Ausgewählter Textauszug -

Alle drei sind erstmals in 4K-Auflösung mit Dolby Vision für 14 Euro als Kauflizenz unter anderem bei Apple und Amazon erhältlich. Neben dem deutschen Ton in 5.1 wurden die englischen Tonspuren in Dolby Atmos abgemischt. Voraussichtlich Ende April folgen Blu-rays in 4K UHD.

Besitzer der alten Version von "Aliens" erhalten die 4K-Version bei Apple als kostenloses Update. Zudem bietet Fox die 4K-Restauration von "Titanic" nun auch über Streaming-Anbieter zum Kauf an. Die Version ist allerdings schon länger bei Disney+ zu sehen und auf Disc erhältlich.

Filmfans sahen den Neuveröffentlichungen mit gemischten Gefühlen entgegen. Einerseits war "The Abyss" als DVD längst vergriffen und nie auf Blu-ray Disc erschienen. Zum anderen musste James Cameron für seine bisherigen 4K-Neuveröffentlichungen von "Avatar", "Titanic" und "Terminator 2" herbe Kritik einstecken.

Erfasste Daten -
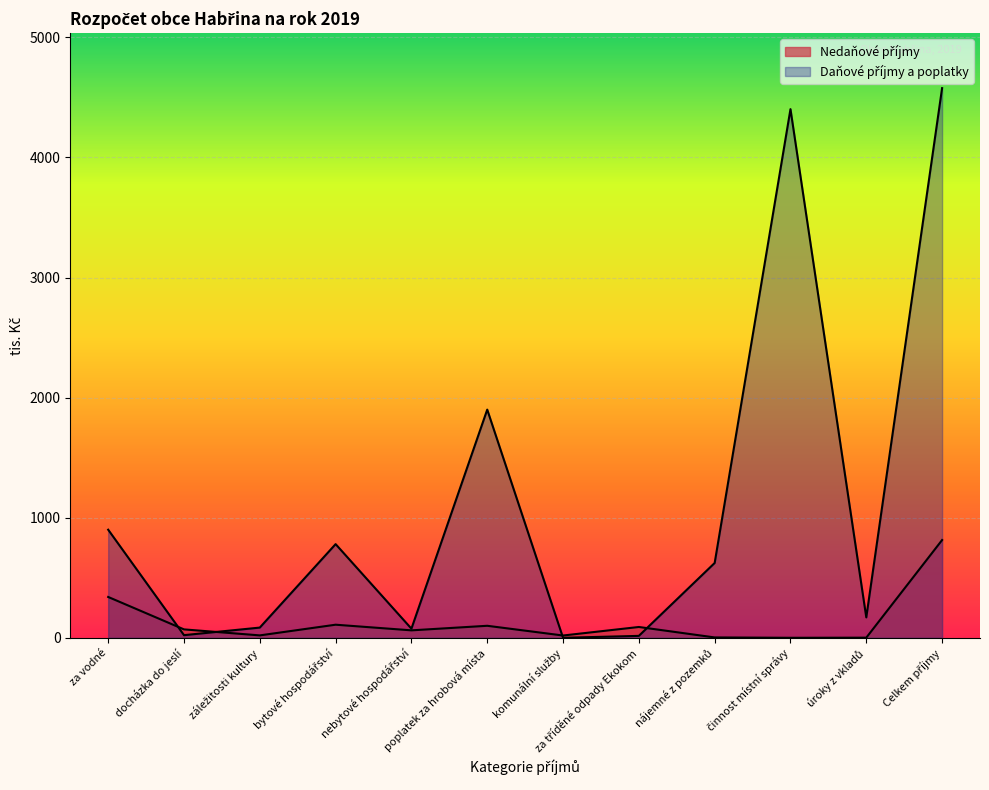

What is the sum of the Nedaňové příjmy values at docházka do jeslí and bytové hospodářství?

179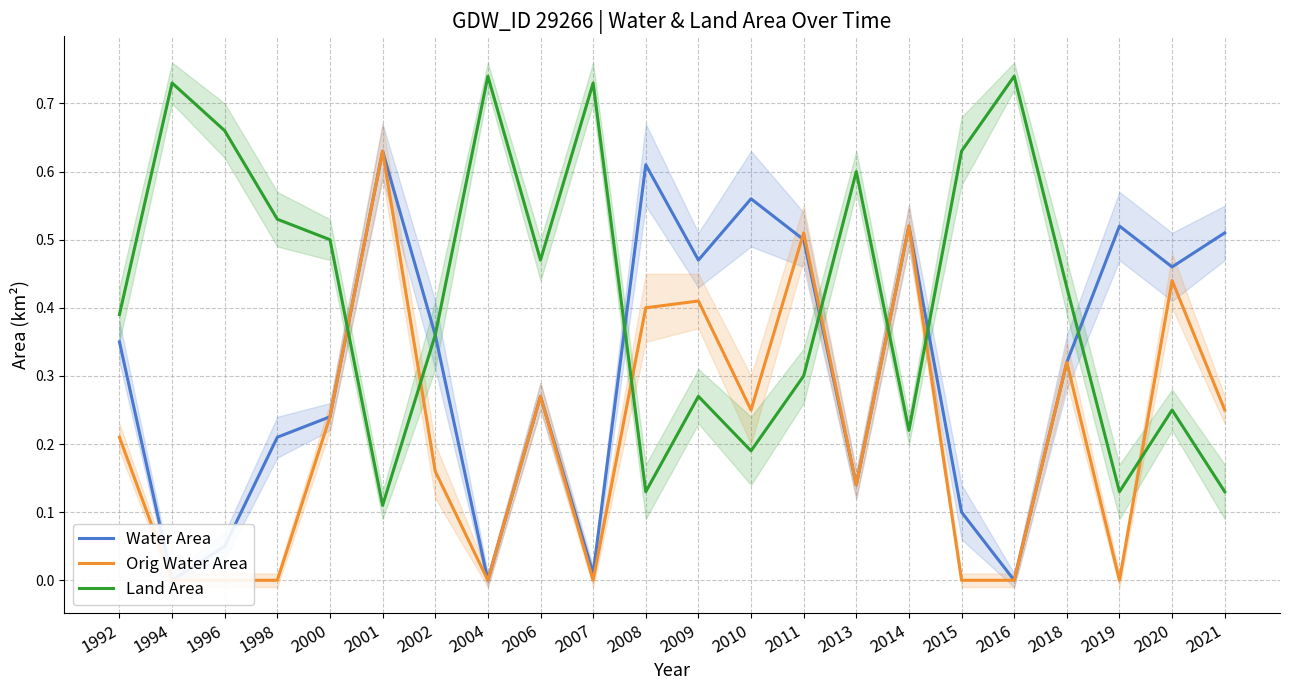

At which category is the sum across all series the highest?

2001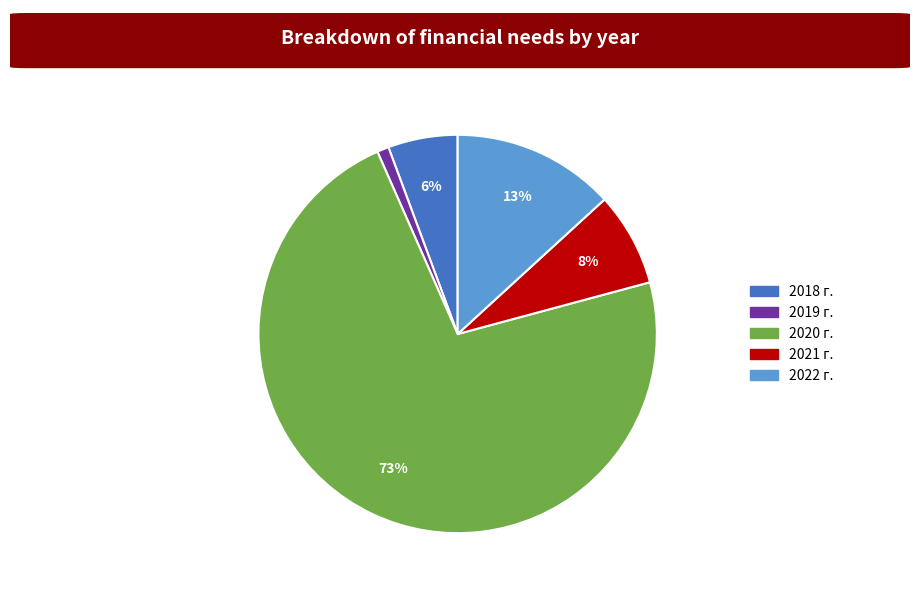

How many segments does this pie chart have?

5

Aufgabenstellung - Gib aus dem Textauszug über die 4K-Neuveröffentlichungen den Wortlaut unverändert zurück, der mit "Besitzer der alten" beginnt und bis einschließlich "herbe Kritik einstecken." reicht.

Lösung -
Besitzer der alten Version von "Aliens" erhalten die 4K-Version bei Apple als kostenloses Update. Zudem bietet Fox die 4K-Restauration von "Titanic" nun auch über Streaming-Anbieter zum Kauf an. Die Version ist allerdings schon länger bei Disney+ zu sehen und auf Disc erhältlich.

Filmfans sahen den Neuveröffentlichungen mit gemischten Gefühlen entgegen. Einerseits war "The Abyss" als DVD längst vergriffen und nie auf Blu-ray Disc erschienen. Zum anderen musste James Cameron für seine bisherigen 4K-Neuveröffentlichungen von "Avatar", "Titanic" und "Terminator 2" herbe Kritik einstecken.